**ASSIGNMENT:**
If a line in the listing below includes the word "downstream", pick it out.
== SUPPLIED MATERIAL
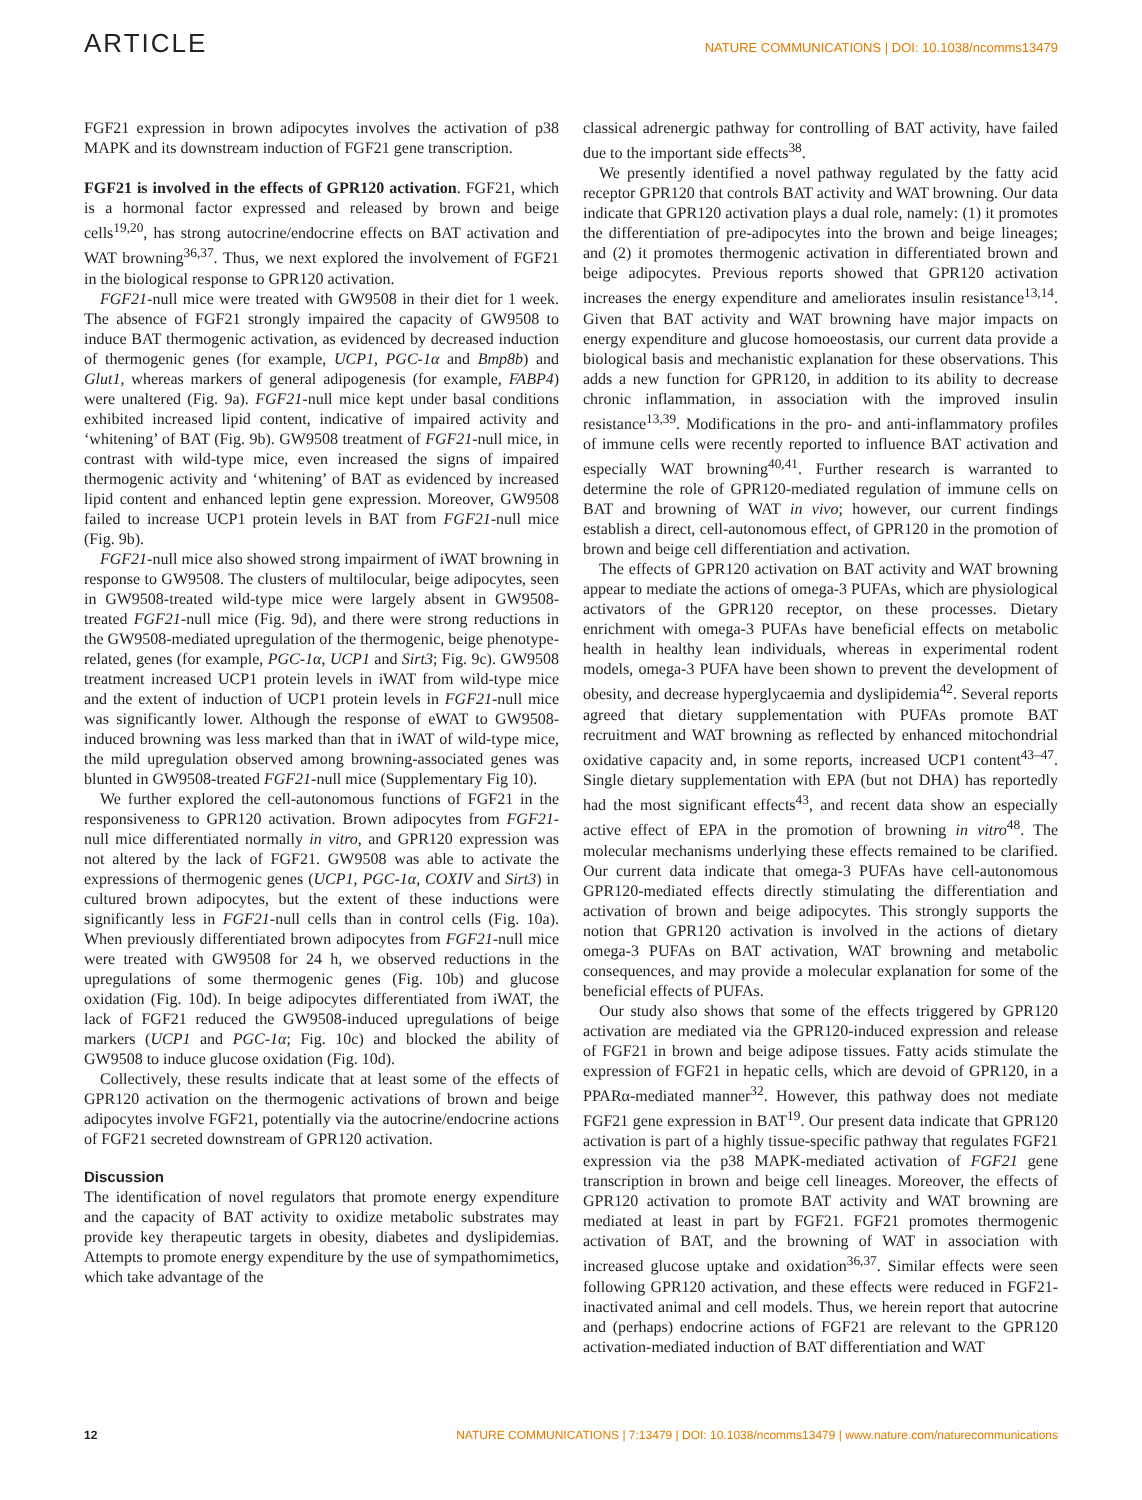ARTICLE NATURE COMMUNICATIONS | DOI: 10.1038/ncomms13479
FGF21 expression in brown adipocytes involves the activation of p38 MAPK and its downstream induction of FGF21 gene transcription.
FGF21 is involved in the effects of GPR120 activation. FGF21, which is a hormonal factor expressed and released by brown and beige cells<sup>19,20</sup>, has strong autocrine/endocrine effects on BAT activation and WAT browning<sup>36,37</sup>. Thus, we next explored the involvement of FGF21 in the biological response to GPR120 activation.
FGF21-null mice were treated with GW9508 in their diet for 1 week. The absence of FGF21 strongly impaired the capacity of GW9508 to induce BAT thermogenic activation, as evidenced by decreased induction of thermogenic genes (for example, UCP1, PGC-1α and Bmp8b) and Glut1, whereas markers of general adipogenesis (for example, FABP4) were unaltered (Fig. 9a). FGF21-null mice kept under basal conditions exhibited increased lipid content, indicative of impaired activity and ‘whitening’ of BAT (Fig. 9b). GW9508 treatment of FGF21-null mice, in contrast with wild-type mice, even increased the signs of impaired thermogenic activity and ‘whitening’ of BAT as evidenced by increased lipid content and enhanced leptin gene expression. Moreover, GW9508 failed to increase UCP1 protein levels in BAT from FGF21-null mice (Fig. 9b).
FGF21-null mice also showed strong impairment of iWAT browning in response to GW9508. The clusters of multilocular, beige adipocytes, seen in GW9508-treated wild-type mice were largely absent in GW9508-treated FGF21-null mice (Fig. 9d), and there were strong reductions in the GW9508-mediated upregulation of the thermogenic, beige phenotype-related, genes (for example, PGC-1α, UCP1 and Sirt3; Fig. 9c). GW9508 treatment increased UCP1 protein levels in iWAT from wild-type mice and the extent of induction of UCP1 protein levels in FGF21-null mice was significantly lower. Although the response of eWAT to GW9508-induced browning was less marked than that in iWAT of wild-type mice, the mild upregulation observed among browning-associated genes was blunted in GW9508-treated FGF21-null mice (Supplementary Fig 10).
We further explored the cell-autonomous functions of FGF21 in the responsiveness to GPR120 activation. Brown adipocytes from FGF21-null mice differentiated normally in vitro, and GPR120 expression was not altered by the lack of FGF21. GW9508 was able to activate the expressions of thermogenic genes (UCP1, PGC-1α, COXIV and Sirt3) in cultured brown adipocytes, but the extent of these inductions were significantly less in FGF21-null cells than in control cells (Fig. 10a). When previously differentiated brown adipocytes from FGF21-null mice were treated with GW9508 for 24 h, we observed reductions in the upregulations of some thermogenic genes (Fig. 10b) and glucose oxidation (Fig. 10d). In beige adipocytes differentiated from iWAT, the lack of FGF21 reduced the GW9508-induced upregulations of beige markers (UCP1 and PGC-1α; Fig. 10c) and blocked the ability of GW9508 to induce glucose oxidation (Fig. 10d).
Collectively, these results indicate that at least some of the effects of GPR120 activation on the thermogenic activations of brown and beige adipocytes involve FGF21, potentially via the autocrine/endocrine actions of FGF21 secreted downstream of GPR120 activation.
Discussion
The identification of novel regulators that promote energy expenditure and the capacity of BAT activity to oxidize metabolic substrates may provide key therapeutic targets in obesity, diabetes and dyslipidemias. Attempts to promote energy expenditure by the use of sympathomimetics, which take advantage of the
classical adrenergic pathway for controlling of BAT activity, have failed due to the important side effects<sup>38</sup>.
We presently identified a novel pathway regulated by the fatty acid receptor GPR120 that controls BAT activity and WAT browning. Our data indicate that GPR120 activation plays a dual role, namely: (1) it promotes the differentiation of pre-adipocytes into the brown and beige lineages; and (2) it promotes thermogenic activation in differentiated brown and beige adipocytes. Previous reports showed that GPR120 activation increases the energy expenditure and ameliorates insulin resistance<sup>13,14</sup>. Given that BAT activity and WAT browning have major impacts on energy expenditure and glucose homoeostasis, our current data provide a biological basis and mechanistic explanation for these observations. This adds a new function for GPR120, in addition to its ability to decrease chronic inflammation, in association with the improved insulin resistance<sup>13,39</sup>. Modifications in the pro- and anti-inflammatory profiles of immune cells were recently reported to influence BAT activation and especially WAT browning<sup>40,41</sup>. Further research is warranted to determine the role of GPR120-mediated regulation of immune cells on BAT and browning of WAT in vivo; however, our current findings establish a direct, cell-autonomous effect, of GPR120 in the promotion of brown and beige cell differentiation and activation.
The effects of GPR120 activation on BAT activity and WAT browning appear to mediate the actions of omega-3 PUFAs, which are physiological activators of the GPR120 receptor, on these processes. Dietary enrichment with omega-3 PUFAs have beneficial effects on metabolic health in healthy lean individuals, whereas in experimental rodent models, omega-3 PUFA have been shown to prevent the development of obesity, and decrease hyperglycaemia and dyslipidemia<sup>42</sup>. Several reports agreed that dietary supplementation with PUFAs promote BAT recruitment and WAT browning as reflected by enhanced mitochondrial oxidative capacity and, in some reports, increased UCP1 content<sup>43–47</sup>. Single dietary supplementation with EPA (but not DHA) has reportedly had the most significant effects<sup>43</sup>, and recent data show an especially active effect of EPA in the promotion of browning in vitro<sup>48</sup>. The molecular mechanisms underlying these effects remained to be clarified. Our current data indicate that omega-3 PUFAs have cell-autonomous GPR120-mediated effects directly stimulating the differentiation and activation of brown and beige adipocytes. This strongly supports the notion that GPR120 activation is involved in the actions of dietary omega-3 PUFAs on BAT activation, WAT browning and metabolic consequences, and may provide a molecular explanation for some of the beneficial effects of PUFAs.
Our study also shows that some of the effects triggered by GPR120 activation are mediated via the GPR120-induced expression and release of FGF21 in brown and beige adipose tissues. Fatty acids stimulate the expression of FGF21 in hepatic cells, which are devoid of GPR120, in a PPARα-mediated manner<sup>32</sup>. However, this pathway does not mediate FGF21 gene expression in BAT<sup>19</sup>. Our present data indicate that GPR120 activation is part of a highly tissue-specific pathway that regulates FGF21 expression via the p38 MAPK-mediated activation of FGF21 gene transcription in brown and beige cell lineages. Moreover, the effects of GPR120 activation to promote BAT activity and WAT browning are mediated at least in part by FGF21. FGF21 promotes thermogenic activation of BAT, and the browning of WAT in association with increased glucose uptake and oxidation<sup>36,37</sup>. Similar effects were seen following GPR120 activation, and these effects were reduced in FGF21-inactivated animal and cell models. Thus, we herein report that autocrine and (perhaps) endocrine actions of FGF21 are relevant to the GPR120 activation-mediated induction of BAT differentiation and WAT
12 NATURE COMMUNICATIONS | 7:13479 | DOI: 10.1038/ncomms13479 | www.nature.com/naturecommunications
====
**RESPONSE:**
FGF21 expression in brown adipocytes involves the activation of p38 MAPK and its downstream induction of FGF21 gene transcription.
Collectively, these results indicate that at least some of the effects of GPR120 activation on the thermogenic activations of brown and beige adipocytes involve FGF21, potentially via the autocrine/endocrine actions of FGF21 secreted downstream of GPR120 activation.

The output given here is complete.